Vom Bergbauernbua zum Unternehmer
Im Winter 2020 von Waltraud Holzner
Am 7. Februar 1970 gründete Josef Schötzer in Lana eine Zimmerei. Heuer kann die Familie mit Dankbarkeit und Stolz auf fünfzig Jahre zurückblicken, in denen sich der Betrieb etabliert, vergrößert und zeitgemäß weiterentwickelt hat. Josef und Helena Schötzer sind mittlerweile Pensionisten. Sie haben den Betrieb und alles, was sie erarbeitet haben, schon an die nächste Generation abgegeben. Ihre acht Kinder sind erwachsen, alle rechtschaffen und fleißig. Auch über eine Schar von Enkelkindern können sie sich freuen.

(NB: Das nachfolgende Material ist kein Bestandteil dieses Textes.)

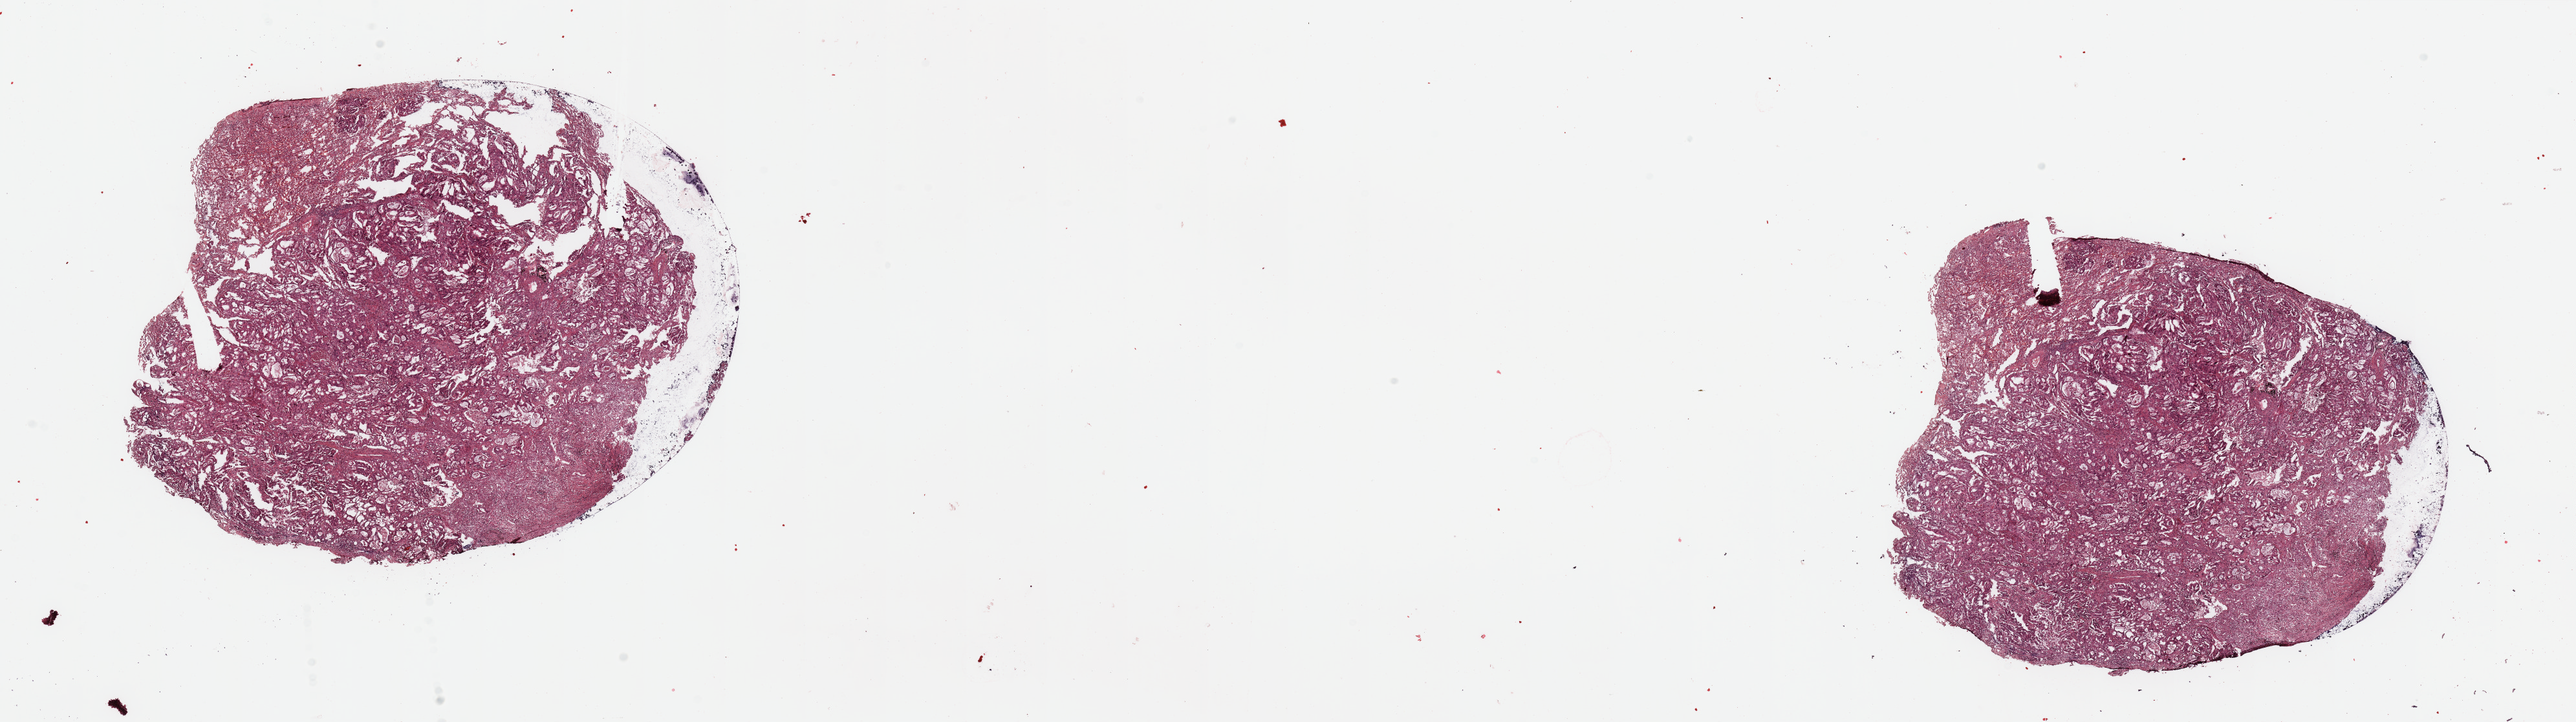
Whole-slide histology image, Hematoxylin and eosin (H&E) stained, a low-resolution overview of the entire scanned area, about 31.5 x 8.8 mm (acquisition: 20x scan), tumour tissue sample, sampled site: lung. 59-year-old male patient. Histologic grade: G2 (moderately differentiated). Composition of this section per pathologist review: tumour nuclei 75%, necrosis 10%.
AJCC pathologic stage: IIIA. Diagnosis: Adenocarcinoma, NOS.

Das Jubiläum „50 Jahre Zimmerei Schötzer“ ist Anlass, die außergewöhnliche Geschichte der Familie zu erzählen
Josefs Großvater mütterlicherseits, Franz Schwabl, hatte den Unterwegerhof in der Nähe von Mölten geerbt, konnte aber dazu überredet werden, seinen Hof gegen den kleineren Obereichholzerhof am Virberg zwischen Mölten und Vilpian zu tauschen. Mit etwa fünfzig Jahren heiratete er und wurde Vater von zwei Töchtern. Die ältere, Veronika, war dazu ausersehen, den Hof zu erben. Die junge Frau erkannte bald, dass sie unbedingt männliche Unterstützung brauchen würde, um den kleinen, uralten, vollkommen verlotterten Bergbauernhof zu sanieren.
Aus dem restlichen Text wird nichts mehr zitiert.